SOURCE INFORMATION -
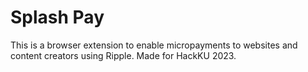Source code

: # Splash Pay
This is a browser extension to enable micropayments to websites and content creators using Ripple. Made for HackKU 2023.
...
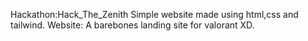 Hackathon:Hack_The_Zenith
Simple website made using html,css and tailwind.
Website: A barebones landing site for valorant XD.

ASSIGNMENT -
In the material above, locate the line containing "Simple website made" and the line containing "Website: A barebones". Transcribe exactly those two lines and every line between them, and nothing more.

ANSWER TO THE EXERCISE -
Simple website made using html,css and tailwind.
Website: A barebones landing site for valorant XD.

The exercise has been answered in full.